> SET OF TASKS
**1)** In the tutorial on creating an EC2 instance with AWS CDK, what system is CDK described as a wrapper around?
**2)** Extract the passage of the EC2 tutorial from "If you’re interested" to "the EC2 instance." without any changes.
**3)** Extend the tutorial on building a secure EC2 instance with AWS CDK, picking up right after its last line.
[SELECTED EXTRACT — start]
The rough overview of what we are building today.

Introduction

As a data scientist I often have to run jobs on GPUs in the cloud and I have a visceral hate for clicking through UIs. In the past when I needed a GPU instance for some one-off model training I laboriously navigated through AWS’ UI. Not anymore! Now it’s easy to create an EC2 stack that knows how to install and instantiate everything you need. In this tutorial we’ll use AWS CDK to create an EC2 instance. We’ll protect that EC2 instance on a private subnet in a VPC and only allow inbound traffic. We’ll then connect to this instance using AWS Secure Session Manager (SSM). This is cool because in the past if you wanted your machine to be on a purely private network you needed a bastion host, with SSM this is no longer the case! All of the code for this tutorial can be found here. At the end of all of this you’ll be able to run a few commands and have a fully functioning Data Science ready secure EC2 instance with a JupyterLab interface.

All code for this tutorial can be found here.

Appeal to Reader

If you pay for Medium, or haven’t used your free articles for this month, please consider reading this article there. I post all of my articles here for free so everyone can access them, but I also like beer and Medium is a good way to collect some beer money : ). So please consider buying me a beer by reading this article on Medium.

CDK

CDK is the cloud development kit created by AWS. It allows us to create resources in the cloud using languages like python or typescript. It’s really easy to use and it’s free unlike services like Pulumi (What I use in production). However, CDK is just a wrapper around CloudFormation so you inherit all of the limitations of that system.

If you’re interested in learning a bit more about CDK I’d recommend following this tutorial. It will walk you through everything you need to setup CDK and create a very simple API. It’s well worth the read if you haven’t. I’m going to assume that you’ve completed the New Project section of that tutorial and setup CDK on your local machine. From here on out we’ll focus on creating the EC2 instance.

Create a project folder

mkdir ds-ec2 && cd ds-ec2

Once inside the new folder we can instantiate our project.

cdk init --language=python

This will create a bunch of files but there are really only two that you need to focus on and that’s app.py and ds_ec2_stack.py.

app.py defines the CDK app and is the entry point for deployment. If you want to deploy multiple interconnected stacks this is the place to edit. We won’t be doing much here though.

ds_ec2_stack.py is where we will define our stack and resources. It’s the workhorse of this whole system so let’s get started by editing this file and adding what we want!

Activate your environment and install the CDK libraries.

source .venv/bin/activate
pip install -r requirements.txt

Creating the EC2 instance and other resources.

If you don’t care about the particulars of CDK and what is happening skip down to Deploying the stack and just clone the repository.

Otherwise, the code below needs to:

1. Create a VPC

We create a VPC for all of our resources to live in.

# Create a VPC to control the network our instance lives on.
vpc = ec2.Vpc(self, "ds-vpc", cidr="10.0.0.0/16")
[SELECTED EXTRACT — finish]
[INFORMATION SHOWN — start]
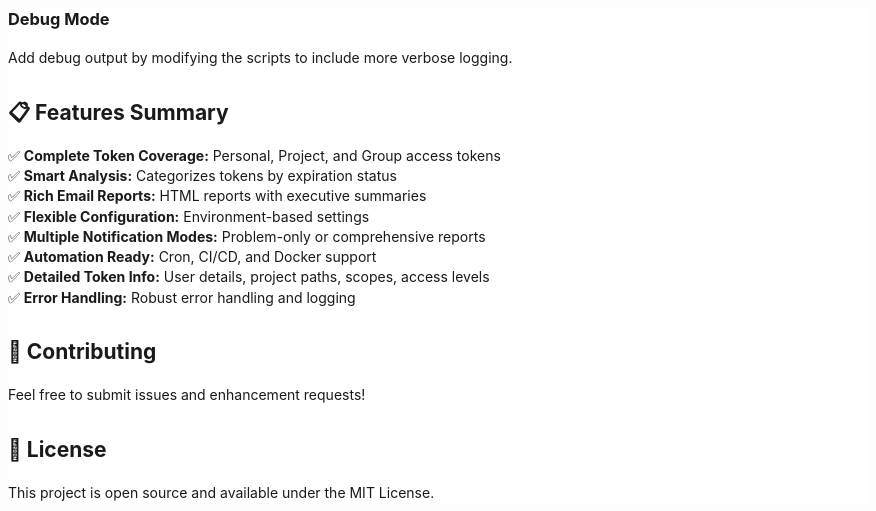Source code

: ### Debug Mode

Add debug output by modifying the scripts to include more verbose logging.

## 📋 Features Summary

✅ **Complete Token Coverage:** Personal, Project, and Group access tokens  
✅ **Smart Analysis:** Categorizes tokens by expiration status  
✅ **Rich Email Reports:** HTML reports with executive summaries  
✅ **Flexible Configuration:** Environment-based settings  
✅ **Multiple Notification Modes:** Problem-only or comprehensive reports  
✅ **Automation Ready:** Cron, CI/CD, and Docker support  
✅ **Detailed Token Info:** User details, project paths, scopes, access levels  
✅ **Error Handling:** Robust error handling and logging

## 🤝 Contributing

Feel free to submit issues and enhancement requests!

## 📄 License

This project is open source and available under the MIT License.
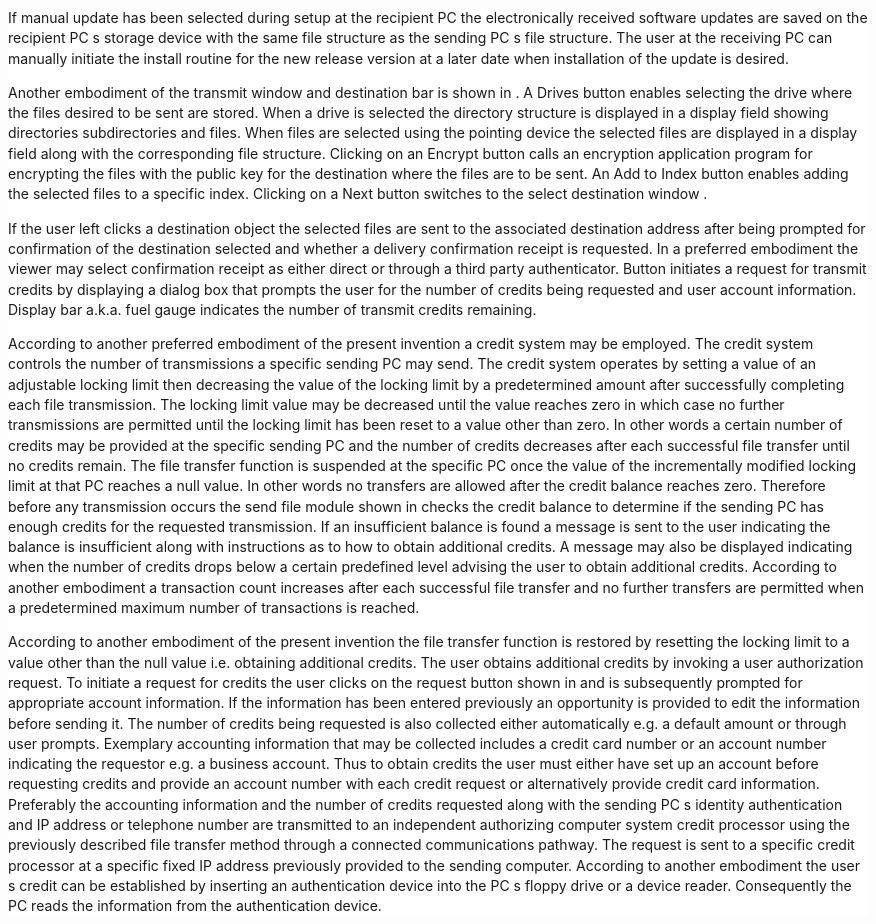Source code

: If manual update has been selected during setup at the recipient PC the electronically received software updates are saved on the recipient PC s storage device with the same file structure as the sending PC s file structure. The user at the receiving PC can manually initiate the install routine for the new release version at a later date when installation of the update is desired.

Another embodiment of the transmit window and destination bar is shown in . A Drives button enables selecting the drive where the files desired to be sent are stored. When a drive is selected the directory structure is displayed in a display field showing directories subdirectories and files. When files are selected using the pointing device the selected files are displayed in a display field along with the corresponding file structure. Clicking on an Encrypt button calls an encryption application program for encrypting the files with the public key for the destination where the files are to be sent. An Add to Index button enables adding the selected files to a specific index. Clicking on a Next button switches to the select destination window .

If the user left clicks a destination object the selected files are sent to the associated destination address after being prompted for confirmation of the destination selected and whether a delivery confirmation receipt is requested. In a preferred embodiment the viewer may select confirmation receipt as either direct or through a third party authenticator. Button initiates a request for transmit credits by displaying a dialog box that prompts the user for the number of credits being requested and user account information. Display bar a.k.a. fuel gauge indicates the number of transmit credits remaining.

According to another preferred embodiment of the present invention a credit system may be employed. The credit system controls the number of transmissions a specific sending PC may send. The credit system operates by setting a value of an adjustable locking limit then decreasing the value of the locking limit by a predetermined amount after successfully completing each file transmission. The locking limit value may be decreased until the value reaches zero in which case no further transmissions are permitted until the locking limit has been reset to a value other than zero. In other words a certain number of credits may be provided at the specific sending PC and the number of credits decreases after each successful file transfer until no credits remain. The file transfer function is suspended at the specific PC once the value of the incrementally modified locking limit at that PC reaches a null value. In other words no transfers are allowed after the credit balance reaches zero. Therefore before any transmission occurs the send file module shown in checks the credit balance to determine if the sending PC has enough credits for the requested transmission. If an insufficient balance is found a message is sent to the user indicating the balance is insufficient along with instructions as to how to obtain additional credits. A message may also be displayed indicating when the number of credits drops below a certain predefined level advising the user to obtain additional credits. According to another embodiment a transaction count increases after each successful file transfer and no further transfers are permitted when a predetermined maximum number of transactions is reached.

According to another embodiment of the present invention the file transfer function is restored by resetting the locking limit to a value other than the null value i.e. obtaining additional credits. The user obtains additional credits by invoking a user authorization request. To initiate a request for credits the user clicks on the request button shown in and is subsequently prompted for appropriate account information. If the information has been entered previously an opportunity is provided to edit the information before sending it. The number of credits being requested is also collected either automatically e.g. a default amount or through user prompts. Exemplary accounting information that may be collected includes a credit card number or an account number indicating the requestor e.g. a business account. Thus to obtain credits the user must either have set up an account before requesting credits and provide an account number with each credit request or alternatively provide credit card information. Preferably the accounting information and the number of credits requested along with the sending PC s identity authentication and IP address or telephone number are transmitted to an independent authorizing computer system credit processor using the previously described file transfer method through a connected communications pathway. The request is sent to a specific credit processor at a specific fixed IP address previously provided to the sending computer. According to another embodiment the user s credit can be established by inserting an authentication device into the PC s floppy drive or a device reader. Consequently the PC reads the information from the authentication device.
[INFORMATION SHOWN — finish]
> ANSWER SET
**1)** CloudFormation.

**2)**
If you’re interested in learning a bit more about CDK I’d recommend following this tutorial. It will walk you through everything you need to setup CDK and create a very simple API. It’s well worth the read if you haven’t. I’m going to assume that you’ve completed the New Project section of that tutorial and setup CDK on your local machine. From here on out we’ll focus on creating the EC2 instance.

**3)**
2. Assign permissions for the instance to use SSM

We create an IAM role for this instance which allows us to add a managed policy giving the instance the ability to be connected to through SSM.

# Create a session manager role so we can connect without SSH.
role = iam.Role(
    self,
    "ds-ec2-role",
    assumed_by=iam.ServicePrincipal("ec2.amazonaws.com"),
    role_name="ds-ec2-role",
)

# Provide access to SSM for secure communication with the instance.
role.add_managed_policy(
    iam.ManagedPolicy.from_aws_managed_policy_name(
        "AmazonSSMManagedInstanceCore",
    )
)

3. Create a Security Group

We want our instance to be on a private subnet and only allow inbound traffic. This helps with security because nothing in our instance can leave our network.

# Create a security group that only allows inbound traffic.
security_group = ec2.SecurityGroup(
    self,
    "ds-security-group",
    vpc=vpc,
    allow_all_outbound=True,
    security_group_name="ds-security-group",
)

4. Install all of the python libraries we care about

One thing that is nice about using CDK is we can setup custom logic around installing Python dependencies. I have mine setup to install a bunch of common libraries that I use so once I connect to the instance it’s ready to go. We can do that using CDK by using ec2.MultipartUserData(). This is just a fancy way of passing in user data to the instance to allow it to run some configuration for you.

# Create initializatoin commands for non GPU instances
multipart_user_data = ec2.MultipartUserData()

python_other_pkgs = []
env_activate_cmd = "python3.8 -m "
install_python = ec2.UserData.for_linux()

# Install python3.8 on the instance
install_python.add_commands("sudo yum update & sudo amazon-linux-extras install -y python3.8 ")

# Activate python3.8 and install the CPU version of torch.
install_python.add_commands(
    f"{env_activate_cmd} pip install torch --extra-index-url https://download.pytorch.org/whl/cpu"  # noqa: E501
)

# Add the commands to the multipart user data and execute them.
multipart_user_data.add_part(ec2.MultipartBody.from_user_data(install_python))

Create a requirements.txt file in your project next to app.py. For me my file looks like:

matplotlib
seaborn
numpy
datasets
pandas
scikit-learn
boto3
nltk
transformers
spacy
jupyter
jupyterlab

Then load in a requirements.txt file so we know which packages to install.

# Create a list of all requirements we want installed on our instance.
with open("requirements.txt", "r") as f:
    python_pkgs = [x.strip() for x in f.readlines()]

# Install python dependencies.
pkgs_to_install = " ".join(python_pkgs)
install_dependencies = ec2.UserData.for_linux()
install_dependencies.add_commands(f"{env_activate_cmd} pip install {pkgs_to_install}")
multipart_user_data.add_part(ec2.MultipartBody.from_user_data(install_dependencies))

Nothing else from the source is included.